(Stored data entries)
* * * * *

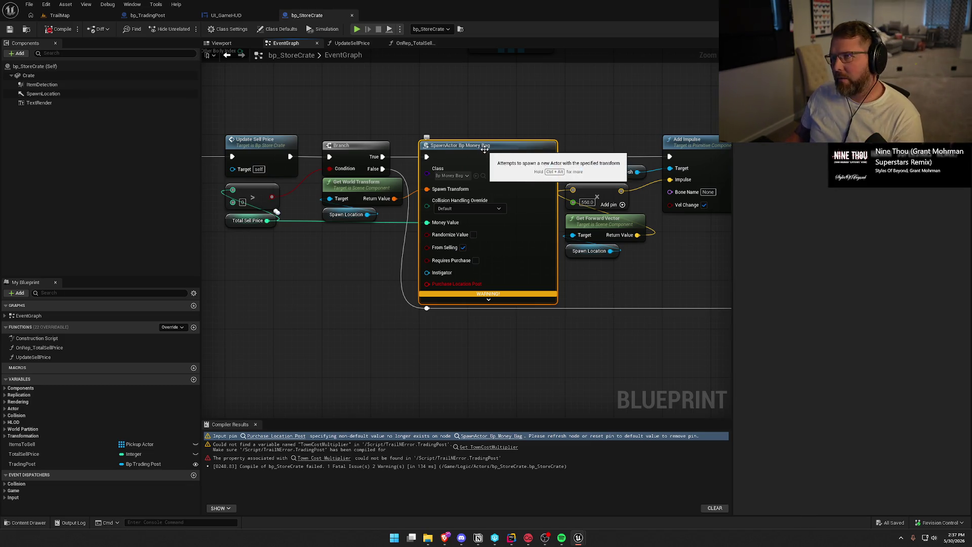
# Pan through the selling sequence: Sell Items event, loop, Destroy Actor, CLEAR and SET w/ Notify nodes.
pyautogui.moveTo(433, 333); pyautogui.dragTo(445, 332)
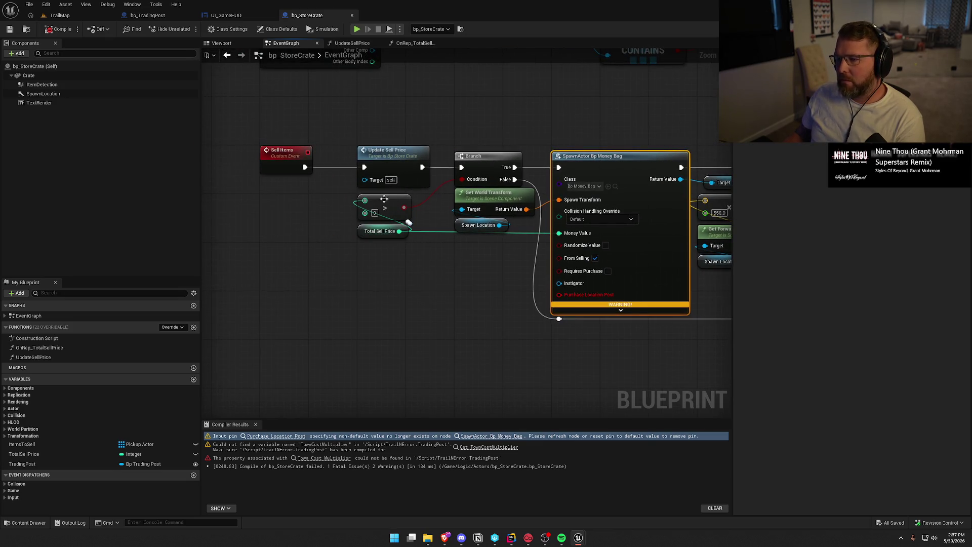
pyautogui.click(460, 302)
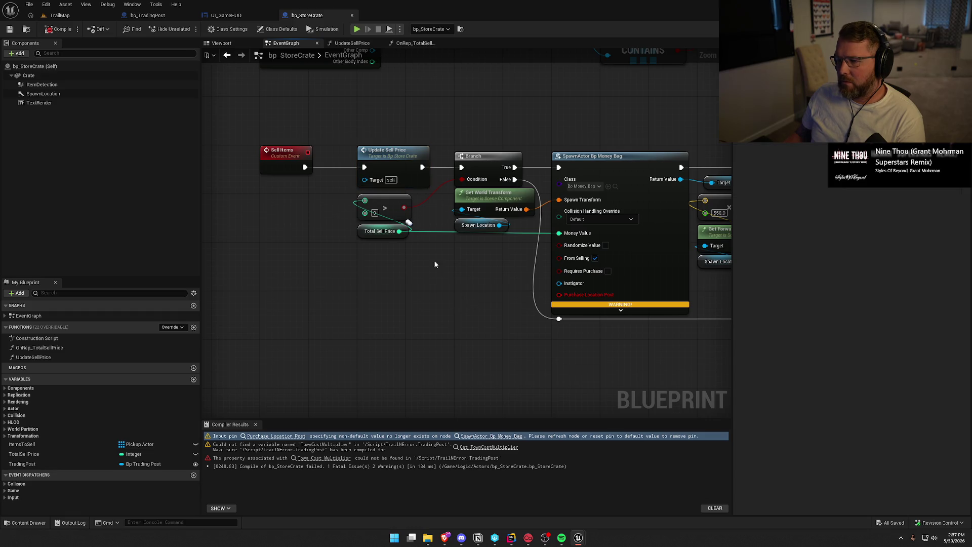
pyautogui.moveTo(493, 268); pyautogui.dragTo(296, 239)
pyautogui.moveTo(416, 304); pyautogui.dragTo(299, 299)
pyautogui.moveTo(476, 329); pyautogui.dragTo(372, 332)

* * * * *

**EXERCISE OBJECTIVE:**
Output every entry above exactly, minus the pictures.

**ANSWER TO THIS EXERCISE:**
# Pan through the selling sequence: Sell Items event, loop, Destroy Actor, CLEAR and SET w/ Notify nodes.
pyautogui.moveTo(433, 333); pyautogui.dragTo(445, 332)
pyautogui.click(460, 302)
pyautogui.moveTo(493, 268); pyautogui.dragTo(296, 239)
pyautogui.moveTo(416, 304); pyautogui.dragTo(299, 299)
pyautogui.moveTo(476, 329); pyautogui.dragTo(372, 332)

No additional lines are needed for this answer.